To fully realize the potential of harnessing energy from the heat within the earth will require a far more detailed understanding of what's going on down there than scientists currently have. And beyond naturally occurring geothermal systems, man-made ones that emulate them could, by some conservative estimates, produce a total of 100 gigawatts of cost-competitive electricity over the next 50 years. But to get there, energy providers will need sophisticated systems for gathering and analyzing data about the rock mechanics and hydrology at work.

UW-Madison geoscientists and engineers are working with industry partners and the U.S. Department of Energy to integrate several data-gathering approaches into a highly detailed monitoring system for geothermal wells. A team that includes Geological Engineering and Geoscience Professor Kurt Feigl and Geological Engineering Associate Professor Dante Fratta, Geoscience Assistant Professor Mike Cardiff, Geoscience Professor Cliff Thurber, and Geoscience Professor Herb Wang, has converged on Brady Hot Springs in Nevada with a combination of satellite imaging techniques and fiber-optic cable. The researchers have turned this relatively small geothermal field into a proving ground for a system that ideally can be scaled up in wider and deeper fields.

Feigl says the project is the first in North America to use fiber-optic cables to measure rock properties in a geothermal field, though it's common for energy companies to use the technology in oil exploration. "Locating oil underground is tough, but in geothermal wells, the challenge is finding hot water ," Feigl says.

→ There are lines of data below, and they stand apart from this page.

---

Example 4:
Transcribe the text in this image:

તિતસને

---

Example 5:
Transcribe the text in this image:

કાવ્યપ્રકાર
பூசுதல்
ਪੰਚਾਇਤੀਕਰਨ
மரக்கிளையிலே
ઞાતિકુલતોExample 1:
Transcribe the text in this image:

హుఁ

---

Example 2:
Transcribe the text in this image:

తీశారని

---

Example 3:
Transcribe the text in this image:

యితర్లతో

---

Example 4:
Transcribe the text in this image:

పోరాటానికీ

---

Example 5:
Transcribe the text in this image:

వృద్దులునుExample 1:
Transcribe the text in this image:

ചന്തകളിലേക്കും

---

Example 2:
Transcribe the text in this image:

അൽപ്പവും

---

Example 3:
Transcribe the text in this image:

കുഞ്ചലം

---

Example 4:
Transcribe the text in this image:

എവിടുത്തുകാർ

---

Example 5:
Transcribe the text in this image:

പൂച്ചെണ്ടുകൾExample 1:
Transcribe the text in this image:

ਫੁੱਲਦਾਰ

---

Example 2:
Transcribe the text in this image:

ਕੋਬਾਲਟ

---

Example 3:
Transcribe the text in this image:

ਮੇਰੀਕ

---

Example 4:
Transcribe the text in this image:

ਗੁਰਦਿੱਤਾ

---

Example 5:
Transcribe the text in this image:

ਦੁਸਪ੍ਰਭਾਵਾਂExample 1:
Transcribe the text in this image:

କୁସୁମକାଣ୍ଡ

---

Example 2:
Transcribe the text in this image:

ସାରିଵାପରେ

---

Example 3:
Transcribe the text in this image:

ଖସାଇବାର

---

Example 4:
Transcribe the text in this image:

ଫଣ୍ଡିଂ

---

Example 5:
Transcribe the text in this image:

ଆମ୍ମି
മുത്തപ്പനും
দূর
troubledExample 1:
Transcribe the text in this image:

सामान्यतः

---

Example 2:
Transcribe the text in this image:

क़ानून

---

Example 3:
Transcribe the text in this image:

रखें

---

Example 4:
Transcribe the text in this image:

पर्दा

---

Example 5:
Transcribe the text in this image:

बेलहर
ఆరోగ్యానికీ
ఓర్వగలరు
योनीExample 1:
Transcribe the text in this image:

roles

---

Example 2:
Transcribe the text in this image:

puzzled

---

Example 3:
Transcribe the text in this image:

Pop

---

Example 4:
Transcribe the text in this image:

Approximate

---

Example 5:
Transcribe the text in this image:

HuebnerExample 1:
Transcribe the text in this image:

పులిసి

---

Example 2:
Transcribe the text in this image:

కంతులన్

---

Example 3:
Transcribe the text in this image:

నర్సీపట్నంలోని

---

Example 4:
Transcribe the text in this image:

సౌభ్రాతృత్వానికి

What's changed over the past five or six years is that advances in fiber-optic cable now allow it to produce incredibly detailed seismic and temperature data. The cables produce new data about 500 times per second, yielding about a terabyte of data per day. "We have one channel every meter, whereas a typical seismic survey would have one channel every 30 or 40 meters," says Joe Greer, business development manager for Silixa, one of the industrial partners involved in the project.

The project's scope spans from fundamental geoscience to maximizing the production of electricity from geothermal wells. Feigl says there's still a great deal to be learned about fractures and deformation in rocks. This information will in turn help DOE and industry partners Silixa and Ormat Technologies follow the hot water through a complex underground landscape—and pursue the long-term goal of commercializing EGS more broadly.

The information will also help industry develop enhanced (EGS), man-made geothermal wells created by injecting additional fluid into naturally heated rock areas that are not already saturated with fluid. This process opens up existing fractures in the rock, allowing the water to circulate through the area and transport the geothermal heat so that it can be converted into electricity.

"We have a real opportunity to create better, more efficient reservoirs, and that could lead to the deployment of EGS on a broader scale," says Lauren Boyd, the EGS program manager for DOE. "We have to understand what our fracture network looks like before we try to create a reservoir."

Greer also points to the dynamic nature of EGS reservoirs and the need it creates for data-rich analysis. "There is one big advantage in fiber optics, and that is that if you want to go back and look at it again in a time-lapse survey, and re-image it and see what's changed, you can eliminate a lot of error," he says.

Boyd and her colleagues say that DOE chose to fund the project in part because of the UW-Madison team's unique combination of strengths in geoscience and data analysis.

"It was very clear that Kurt and his team have a really clear understanding of these challenges that we're facing, and it brings a creative approach to integrating technologies," Boyd says.